_Passage to read_.
+ + + + +

DeNovoGear (DNG) is developed in a collaboration with the Conrad Lab at Washington University in St. Louis. DNG is an actively developed suite of methods to detect de novo mutations and population variation from sequencing of related individuals and cells.
Using DNG a scientist or clinician can sequence multiple generations in a family and identify locations where germline mutations have occurred in that family. When applied to matched tumor-normal samples, it can identity possible cancer-related somatic mutations.
Dawg contains advanced algorithms to simulate the phylogenetic evolution of DNA and an amino acid sequences from a common ancestor. The key innovation of Dawg is biologically accurate models of insertion and deletion.
Dawg 2.0 (beta) offers many new and exciting features. It supports DNA, AA, and codon substitution models. It also supports heterogenous models of evolution, both within a tree and along a sequence. The simulation engine has been completely rewritten and is more efficient than other software.
The beta version is recommended for scientific use. You can download
it from the subversion repository via
svn co svn://scit.us/dawg/current dawg.
Since it is still lacking in documentation, feel free to
ask for help.
SISRS — pronounced “scissors” — is a program for identifying phylogenetically informative sites from next-generation whole-genome sequencing of multiple species. It identifies homologous sites without the need to do de novo assembly, annotation, and alignment. It identifies conserved regions by doing joint de novo assembly on multiple species. Sequencing reads are then aligned back to the contigs to identify variable sites.

+ + + + +

_Information supplied_.
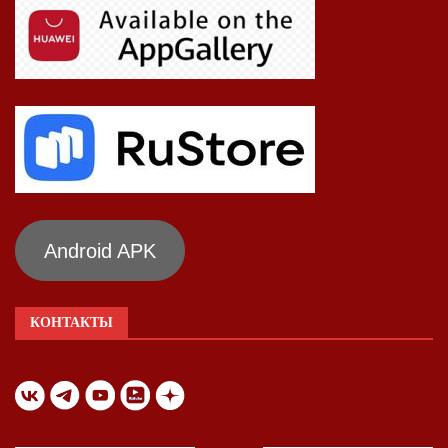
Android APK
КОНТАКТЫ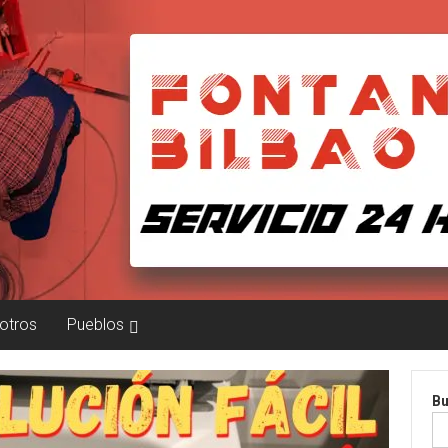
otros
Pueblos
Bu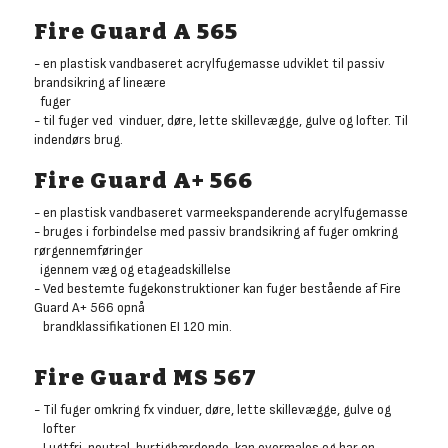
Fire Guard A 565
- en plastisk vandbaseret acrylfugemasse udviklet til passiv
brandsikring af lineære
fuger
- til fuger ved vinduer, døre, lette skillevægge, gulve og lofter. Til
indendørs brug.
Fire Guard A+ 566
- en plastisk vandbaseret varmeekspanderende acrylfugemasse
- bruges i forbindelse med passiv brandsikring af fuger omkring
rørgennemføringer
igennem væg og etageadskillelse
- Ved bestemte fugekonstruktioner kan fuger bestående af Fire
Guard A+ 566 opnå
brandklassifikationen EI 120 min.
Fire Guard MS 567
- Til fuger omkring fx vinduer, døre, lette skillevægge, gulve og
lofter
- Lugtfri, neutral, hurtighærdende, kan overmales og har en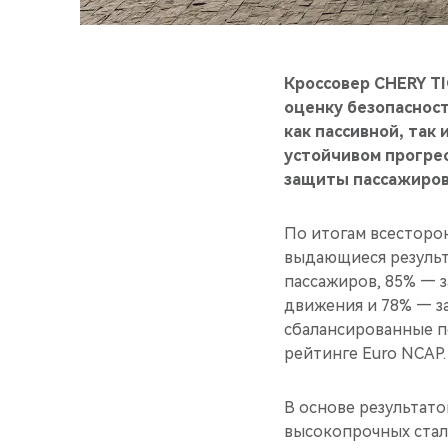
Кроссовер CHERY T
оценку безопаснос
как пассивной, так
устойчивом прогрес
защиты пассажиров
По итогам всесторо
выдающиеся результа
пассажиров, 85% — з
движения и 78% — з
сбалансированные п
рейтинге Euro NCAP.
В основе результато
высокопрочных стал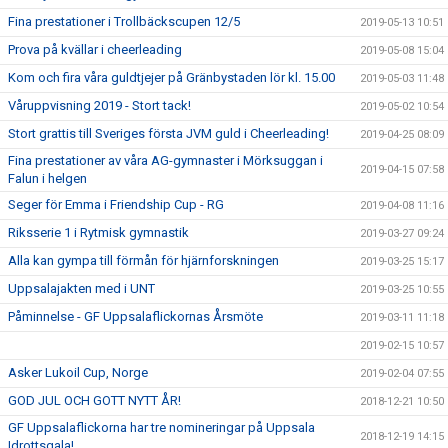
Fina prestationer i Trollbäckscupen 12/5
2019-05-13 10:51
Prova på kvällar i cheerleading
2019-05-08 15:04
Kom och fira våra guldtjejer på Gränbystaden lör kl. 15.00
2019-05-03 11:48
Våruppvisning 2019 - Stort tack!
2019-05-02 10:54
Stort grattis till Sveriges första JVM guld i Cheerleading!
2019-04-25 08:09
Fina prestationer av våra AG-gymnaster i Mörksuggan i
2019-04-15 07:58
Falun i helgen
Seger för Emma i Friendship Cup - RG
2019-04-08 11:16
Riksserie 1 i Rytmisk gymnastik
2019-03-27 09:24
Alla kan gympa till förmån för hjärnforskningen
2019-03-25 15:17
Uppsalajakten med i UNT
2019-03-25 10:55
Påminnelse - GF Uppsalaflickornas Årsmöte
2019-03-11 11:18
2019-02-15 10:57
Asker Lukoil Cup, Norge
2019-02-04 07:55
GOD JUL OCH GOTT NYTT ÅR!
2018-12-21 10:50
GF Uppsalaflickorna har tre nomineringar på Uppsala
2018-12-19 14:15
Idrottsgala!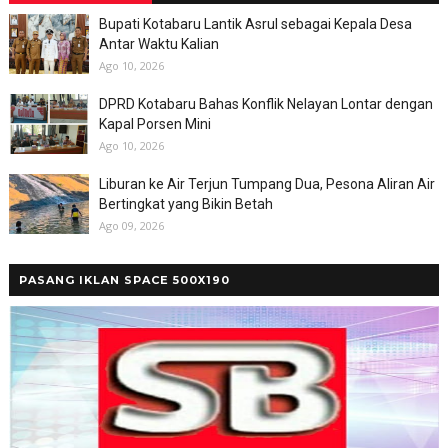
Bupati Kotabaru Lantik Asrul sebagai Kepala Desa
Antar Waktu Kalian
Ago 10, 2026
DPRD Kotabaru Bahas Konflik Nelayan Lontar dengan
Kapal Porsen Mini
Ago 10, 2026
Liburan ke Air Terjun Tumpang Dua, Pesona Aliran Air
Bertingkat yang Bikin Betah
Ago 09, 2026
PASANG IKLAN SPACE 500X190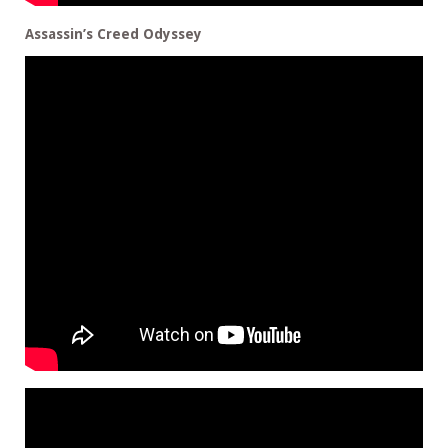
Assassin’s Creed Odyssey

+ + + + +

_Work item A_.
Answer these questions using the passage on genetics software.
(i) With which lab is DeNovoGear developed in collaboration?
(ii) What does the passage call the key innovation of Dawg?
(iii) How is the name SISRS pronounced?
_Work item B_. Pick up the passage on genetics software after its last sentence and continue it.

_Written reply A_.
(i) The Conrad Lab at Washington University in St. Louis.
(ii) Biologically accurate models of insertion and deletion.
(iii) Like "scissors."

_Written reply B_.
Ngila uses a statistical model of sequence evolution to find to optimal global alignment between pairs of sequences. It supports biologically realistic power-law models of sequence evolution. In order to find optimal alignments, Ngila implements the Miller and Myers’ (1988) dynamic programming algorithm as well as Hirschberg’s (1975) divide-and-conquer algorithm.
PICS-Ord is an algorithm to extract phylogenetic information from hard-to-align regions of multiple sequence alignments. It has been implemented in an R-based program using Ngila as a back end.
SoFoS is a Web 2.0 application for rescaling genetic polymorphism data to match a common sample size.
Jak is a program that simulates finite-site mutation on coalescent lineages. It focuses on speed of execution.
Klineage is a program that simulates a Wright-Fisher population with
multiplicative fitnesses and finite-site mutation.
It tracks parent-offspring relationships and follows the ancestral
lineage of the population, which is the historical series of
fixed sequences in the population. Klineage can be acceded from
a subversion repository:
svn co svn://scit.us/klineage/current/ klineage.